The question is whether, at the 10% significant level, we can reject the null hypothesis that the population mean is greater than or equal to 25, when we have a sample mean of 24.2 and a population standard deviation of 1.5. The answer is yes: the null hypothesis should be rejected and Brickley should receive his 50% bonus. The standard error of the sample mean here is 1.5/sqrt(100) = .15. The test statistic is therefore 24.2-25 divided by .15, or -5.33. The critical test statistic is -1.28, since this is a one-tailed test. Since -5.33 is less than -1.28, we reject the null hypothesis at the 10% significance level and award Brinkley his bonus.
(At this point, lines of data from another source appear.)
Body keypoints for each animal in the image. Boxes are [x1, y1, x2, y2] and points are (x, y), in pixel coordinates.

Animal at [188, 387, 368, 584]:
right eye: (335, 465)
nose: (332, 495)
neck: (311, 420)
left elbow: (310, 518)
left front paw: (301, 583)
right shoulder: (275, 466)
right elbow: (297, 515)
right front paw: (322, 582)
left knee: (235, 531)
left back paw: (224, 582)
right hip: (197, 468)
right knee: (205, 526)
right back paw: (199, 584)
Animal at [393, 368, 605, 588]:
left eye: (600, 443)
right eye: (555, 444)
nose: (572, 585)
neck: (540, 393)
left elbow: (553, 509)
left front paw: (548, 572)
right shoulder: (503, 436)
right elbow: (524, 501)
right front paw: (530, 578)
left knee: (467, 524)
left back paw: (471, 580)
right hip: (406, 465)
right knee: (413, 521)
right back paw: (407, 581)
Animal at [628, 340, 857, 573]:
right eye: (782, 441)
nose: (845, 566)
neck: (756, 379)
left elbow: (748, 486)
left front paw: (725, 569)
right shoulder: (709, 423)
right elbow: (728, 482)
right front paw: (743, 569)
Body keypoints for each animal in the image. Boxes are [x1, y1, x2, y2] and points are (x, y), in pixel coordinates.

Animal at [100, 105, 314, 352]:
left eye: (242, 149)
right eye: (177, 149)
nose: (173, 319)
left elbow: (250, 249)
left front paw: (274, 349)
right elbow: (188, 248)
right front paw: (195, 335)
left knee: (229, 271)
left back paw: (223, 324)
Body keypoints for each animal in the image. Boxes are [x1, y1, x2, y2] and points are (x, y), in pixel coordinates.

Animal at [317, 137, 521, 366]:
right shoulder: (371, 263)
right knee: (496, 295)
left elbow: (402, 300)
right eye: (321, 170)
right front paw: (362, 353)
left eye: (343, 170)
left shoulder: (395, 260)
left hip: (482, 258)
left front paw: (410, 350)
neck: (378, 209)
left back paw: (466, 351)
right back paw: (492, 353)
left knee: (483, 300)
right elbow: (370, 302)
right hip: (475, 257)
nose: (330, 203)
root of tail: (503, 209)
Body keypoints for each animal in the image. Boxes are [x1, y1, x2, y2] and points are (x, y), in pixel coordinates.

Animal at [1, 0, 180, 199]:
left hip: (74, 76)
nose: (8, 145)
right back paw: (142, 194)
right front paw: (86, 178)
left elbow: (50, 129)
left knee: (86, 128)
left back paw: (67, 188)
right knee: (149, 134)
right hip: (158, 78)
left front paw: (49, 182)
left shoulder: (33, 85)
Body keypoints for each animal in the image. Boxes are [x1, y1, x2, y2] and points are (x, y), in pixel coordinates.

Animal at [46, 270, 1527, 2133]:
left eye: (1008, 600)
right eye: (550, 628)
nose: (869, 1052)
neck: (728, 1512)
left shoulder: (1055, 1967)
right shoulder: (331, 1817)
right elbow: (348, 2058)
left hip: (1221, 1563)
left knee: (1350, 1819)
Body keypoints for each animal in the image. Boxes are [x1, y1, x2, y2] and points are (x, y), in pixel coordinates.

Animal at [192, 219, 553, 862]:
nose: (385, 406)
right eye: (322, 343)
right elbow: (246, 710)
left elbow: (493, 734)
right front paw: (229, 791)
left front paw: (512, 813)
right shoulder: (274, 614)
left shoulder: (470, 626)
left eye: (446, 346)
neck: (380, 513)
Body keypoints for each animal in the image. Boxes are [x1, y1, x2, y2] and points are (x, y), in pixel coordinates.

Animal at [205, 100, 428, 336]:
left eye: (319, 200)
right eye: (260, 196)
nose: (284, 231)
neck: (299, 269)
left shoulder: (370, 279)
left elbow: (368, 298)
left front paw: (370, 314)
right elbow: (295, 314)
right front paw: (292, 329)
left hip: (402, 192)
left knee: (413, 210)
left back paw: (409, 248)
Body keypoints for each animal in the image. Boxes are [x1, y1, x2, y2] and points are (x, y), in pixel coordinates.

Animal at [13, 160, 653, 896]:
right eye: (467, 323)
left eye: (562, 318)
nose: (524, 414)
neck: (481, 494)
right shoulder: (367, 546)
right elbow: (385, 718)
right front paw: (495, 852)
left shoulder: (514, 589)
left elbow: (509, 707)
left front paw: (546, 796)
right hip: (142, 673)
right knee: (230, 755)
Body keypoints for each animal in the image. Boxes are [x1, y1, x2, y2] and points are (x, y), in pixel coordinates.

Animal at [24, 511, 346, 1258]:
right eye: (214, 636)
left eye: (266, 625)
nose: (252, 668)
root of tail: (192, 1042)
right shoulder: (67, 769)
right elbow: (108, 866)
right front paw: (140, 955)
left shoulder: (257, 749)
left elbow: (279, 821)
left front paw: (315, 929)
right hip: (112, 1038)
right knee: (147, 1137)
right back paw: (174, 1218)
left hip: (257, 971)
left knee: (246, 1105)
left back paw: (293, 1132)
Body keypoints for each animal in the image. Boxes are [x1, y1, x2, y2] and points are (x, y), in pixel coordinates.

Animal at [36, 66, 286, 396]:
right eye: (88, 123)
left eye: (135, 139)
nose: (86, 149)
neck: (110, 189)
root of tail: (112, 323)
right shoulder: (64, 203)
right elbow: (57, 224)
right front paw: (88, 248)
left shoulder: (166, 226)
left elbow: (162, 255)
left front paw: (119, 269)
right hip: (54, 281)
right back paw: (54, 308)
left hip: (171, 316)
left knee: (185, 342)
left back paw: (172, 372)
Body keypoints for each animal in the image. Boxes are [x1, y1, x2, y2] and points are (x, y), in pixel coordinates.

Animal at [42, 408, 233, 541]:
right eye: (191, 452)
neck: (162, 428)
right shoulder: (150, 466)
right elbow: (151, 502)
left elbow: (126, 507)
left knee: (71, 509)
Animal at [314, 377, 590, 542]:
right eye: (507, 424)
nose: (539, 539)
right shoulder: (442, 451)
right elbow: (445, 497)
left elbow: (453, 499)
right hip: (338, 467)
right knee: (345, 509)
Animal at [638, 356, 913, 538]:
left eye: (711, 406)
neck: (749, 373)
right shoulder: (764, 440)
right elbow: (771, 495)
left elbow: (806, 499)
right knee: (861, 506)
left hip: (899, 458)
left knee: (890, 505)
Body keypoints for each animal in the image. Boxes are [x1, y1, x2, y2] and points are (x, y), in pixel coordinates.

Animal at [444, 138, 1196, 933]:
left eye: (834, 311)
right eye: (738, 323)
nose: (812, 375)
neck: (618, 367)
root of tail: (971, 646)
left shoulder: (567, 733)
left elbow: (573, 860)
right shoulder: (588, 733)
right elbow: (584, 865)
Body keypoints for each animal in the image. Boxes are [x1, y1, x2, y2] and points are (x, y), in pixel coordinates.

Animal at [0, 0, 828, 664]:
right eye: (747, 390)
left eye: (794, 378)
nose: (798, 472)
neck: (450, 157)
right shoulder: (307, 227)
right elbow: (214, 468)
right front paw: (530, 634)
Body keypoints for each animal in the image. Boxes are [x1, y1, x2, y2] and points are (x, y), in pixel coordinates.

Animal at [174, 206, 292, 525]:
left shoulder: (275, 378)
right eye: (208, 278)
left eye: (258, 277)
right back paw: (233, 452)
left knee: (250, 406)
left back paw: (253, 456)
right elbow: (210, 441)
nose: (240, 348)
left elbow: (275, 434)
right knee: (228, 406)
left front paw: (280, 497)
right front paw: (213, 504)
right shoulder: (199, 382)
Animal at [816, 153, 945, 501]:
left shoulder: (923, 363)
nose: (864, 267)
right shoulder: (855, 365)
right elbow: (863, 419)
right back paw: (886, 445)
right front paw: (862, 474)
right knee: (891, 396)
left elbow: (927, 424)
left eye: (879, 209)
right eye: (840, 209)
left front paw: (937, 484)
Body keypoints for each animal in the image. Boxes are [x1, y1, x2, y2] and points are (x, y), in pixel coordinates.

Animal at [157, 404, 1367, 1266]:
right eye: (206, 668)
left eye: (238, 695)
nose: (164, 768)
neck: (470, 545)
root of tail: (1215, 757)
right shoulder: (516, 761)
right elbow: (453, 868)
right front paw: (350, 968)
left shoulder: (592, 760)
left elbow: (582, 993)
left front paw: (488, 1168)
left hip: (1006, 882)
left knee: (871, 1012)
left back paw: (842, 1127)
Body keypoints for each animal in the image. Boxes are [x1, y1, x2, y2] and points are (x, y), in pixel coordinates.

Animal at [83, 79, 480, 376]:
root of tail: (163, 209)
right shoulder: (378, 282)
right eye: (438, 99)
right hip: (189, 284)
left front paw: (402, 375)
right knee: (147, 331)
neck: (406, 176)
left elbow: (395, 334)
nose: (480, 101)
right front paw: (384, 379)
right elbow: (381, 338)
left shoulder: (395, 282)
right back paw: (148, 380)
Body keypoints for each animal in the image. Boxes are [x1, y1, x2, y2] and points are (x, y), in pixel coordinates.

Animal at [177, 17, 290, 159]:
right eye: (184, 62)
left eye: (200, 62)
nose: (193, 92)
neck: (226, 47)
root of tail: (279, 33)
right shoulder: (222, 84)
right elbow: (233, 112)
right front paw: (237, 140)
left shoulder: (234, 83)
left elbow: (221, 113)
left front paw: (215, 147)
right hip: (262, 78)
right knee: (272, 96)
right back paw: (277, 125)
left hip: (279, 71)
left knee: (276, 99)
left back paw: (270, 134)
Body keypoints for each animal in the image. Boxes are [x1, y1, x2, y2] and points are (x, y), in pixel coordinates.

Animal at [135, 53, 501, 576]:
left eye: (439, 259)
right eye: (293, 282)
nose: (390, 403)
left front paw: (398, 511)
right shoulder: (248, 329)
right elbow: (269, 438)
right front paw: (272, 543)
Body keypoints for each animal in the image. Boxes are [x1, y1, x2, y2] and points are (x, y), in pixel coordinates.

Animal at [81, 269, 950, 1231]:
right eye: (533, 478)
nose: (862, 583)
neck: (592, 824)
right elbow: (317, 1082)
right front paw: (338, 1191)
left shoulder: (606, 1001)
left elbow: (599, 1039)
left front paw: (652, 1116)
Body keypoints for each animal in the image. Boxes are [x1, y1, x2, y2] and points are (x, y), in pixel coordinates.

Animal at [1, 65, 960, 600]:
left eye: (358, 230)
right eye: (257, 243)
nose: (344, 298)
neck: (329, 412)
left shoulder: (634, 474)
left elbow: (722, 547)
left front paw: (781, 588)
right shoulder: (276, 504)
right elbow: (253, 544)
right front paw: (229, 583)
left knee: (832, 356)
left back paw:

The null hypothesis is H0: Mu0 >= 25% and alternative hypothesis is Mu0<25% The rejection rejection for which the alternative hypothesis claim is tested is on the left tail of the normal distribution. Since it is one tail test, all of Alpha is present in the left tail. The t-critical value would there fore be -ve, and the null hypothesis cannot be rejected if the t-calc value is greater(on the right side to) than t-critical. In the calcuation of t-calc , (24.2 - 25)/(1.5/ sqrt(100)), need to be consistent in both numerator and denominator as each variable is in percentage term.
I find this step 6 a bit unusual. Isn’t it suppose to say “Reject the null hypothesis for both the 25% and 50% bonus level because the test statistic is MORE than the critical value”? Any thoughts?
Why is the critical test statistic in this problem -1.28? Where do you find that number? Do you just have to memorize it?